**To do:**
Copy out word for word the lines from the items below, starting at the line that contains "mục do định" and ending at the line that contains "Trong các yếu", both included, and give no other lines.

*** Record excerpts Section Begins ***

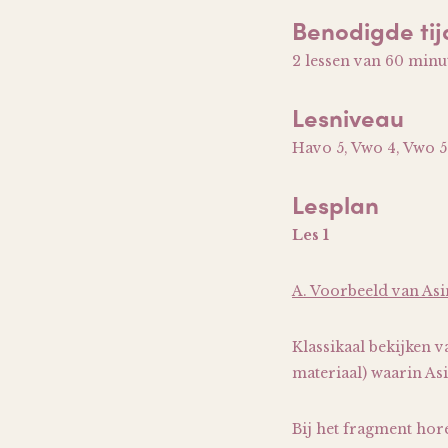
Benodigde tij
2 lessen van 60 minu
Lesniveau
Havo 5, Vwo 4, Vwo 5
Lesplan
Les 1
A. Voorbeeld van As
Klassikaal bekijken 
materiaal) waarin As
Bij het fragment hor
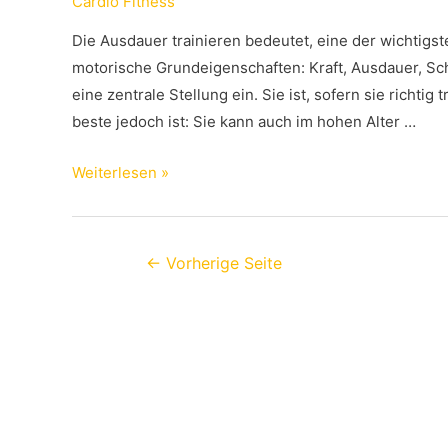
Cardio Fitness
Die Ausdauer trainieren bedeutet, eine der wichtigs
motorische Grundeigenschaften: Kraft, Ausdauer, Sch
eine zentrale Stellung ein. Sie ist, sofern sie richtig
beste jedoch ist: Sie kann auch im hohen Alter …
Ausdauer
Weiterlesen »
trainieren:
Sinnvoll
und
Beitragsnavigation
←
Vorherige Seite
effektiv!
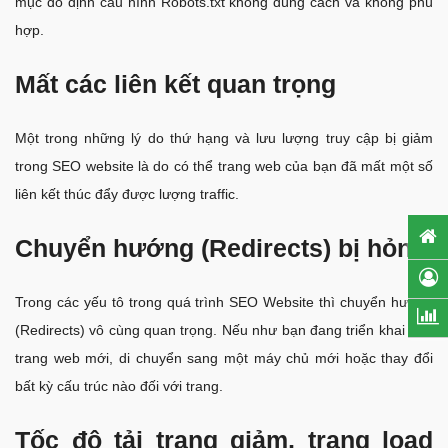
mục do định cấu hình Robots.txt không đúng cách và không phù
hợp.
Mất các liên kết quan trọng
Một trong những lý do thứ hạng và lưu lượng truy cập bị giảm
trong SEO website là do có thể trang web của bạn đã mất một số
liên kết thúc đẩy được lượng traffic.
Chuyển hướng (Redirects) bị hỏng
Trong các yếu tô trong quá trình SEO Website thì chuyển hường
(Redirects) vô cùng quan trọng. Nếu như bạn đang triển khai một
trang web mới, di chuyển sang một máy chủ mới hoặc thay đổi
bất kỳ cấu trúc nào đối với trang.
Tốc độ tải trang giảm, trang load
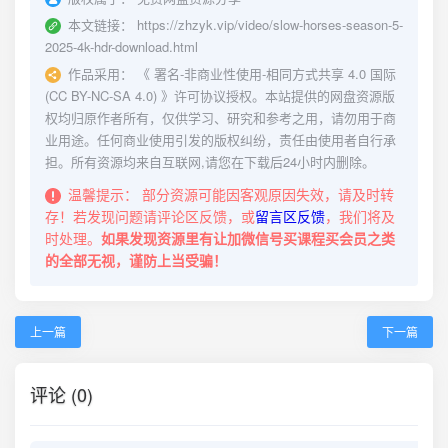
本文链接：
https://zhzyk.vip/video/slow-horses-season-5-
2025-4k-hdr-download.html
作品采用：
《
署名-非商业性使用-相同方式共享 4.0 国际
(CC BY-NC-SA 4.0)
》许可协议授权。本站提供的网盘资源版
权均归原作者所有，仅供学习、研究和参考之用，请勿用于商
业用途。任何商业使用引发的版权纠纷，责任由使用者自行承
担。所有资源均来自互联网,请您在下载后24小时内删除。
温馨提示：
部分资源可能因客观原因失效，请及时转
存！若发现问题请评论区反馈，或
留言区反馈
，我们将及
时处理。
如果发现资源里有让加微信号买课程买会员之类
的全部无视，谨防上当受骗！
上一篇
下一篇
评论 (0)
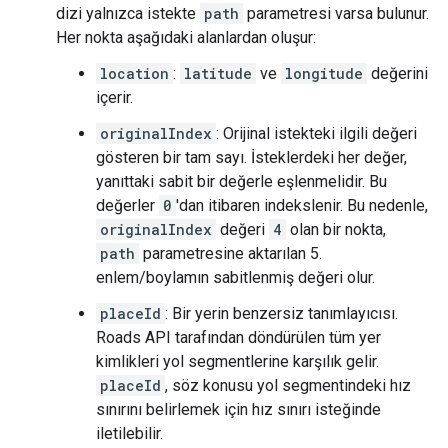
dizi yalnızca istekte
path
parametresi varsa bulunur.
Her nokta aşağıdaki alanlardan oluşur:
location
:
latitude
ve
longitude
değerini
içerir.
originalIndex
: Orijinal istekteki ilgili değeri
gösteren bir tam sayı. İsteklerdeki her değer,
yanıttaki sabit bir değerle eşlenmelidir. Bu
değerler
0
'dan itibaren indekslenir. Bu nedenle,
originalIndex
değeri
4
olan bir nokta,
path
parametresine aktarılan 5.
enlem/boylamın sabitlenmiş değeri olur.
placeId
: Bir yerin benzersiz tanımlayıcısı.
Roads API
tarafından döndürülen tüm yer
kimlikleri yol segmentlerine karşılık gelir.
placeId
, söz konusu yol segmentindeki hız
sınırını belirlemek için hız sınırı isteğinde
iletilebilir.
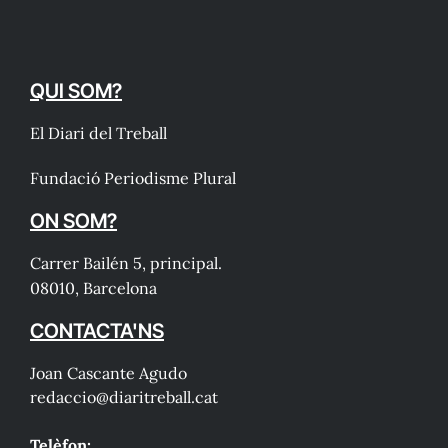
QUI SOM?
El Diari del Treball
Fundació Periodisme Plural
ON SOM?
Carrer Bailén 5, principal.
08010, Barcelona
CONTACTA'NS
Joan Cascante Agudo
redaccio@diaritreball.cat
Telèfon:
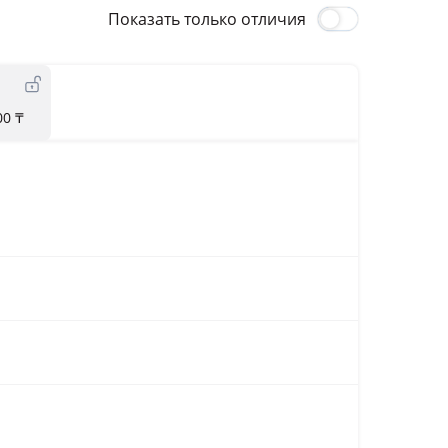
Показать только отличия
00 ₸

*** Record excerpts Section Ends ***

**Exercise response:**
mục do định cấu hình Robots.txt không đúng cách và không phù
hợp.
Mất các liên kết quan trọng
Một trong những lý do thứ hạng và lưu lượng truy cập bị giảm
trong SEO website là do có thể trang web của bạn đã mất một số
liên kết thúc đẩy được lượng traffic.
Chuyển hướng (Redirects) bị hỏng
Trong các yếu tô trong quá trình SEO Website thì chuyển hường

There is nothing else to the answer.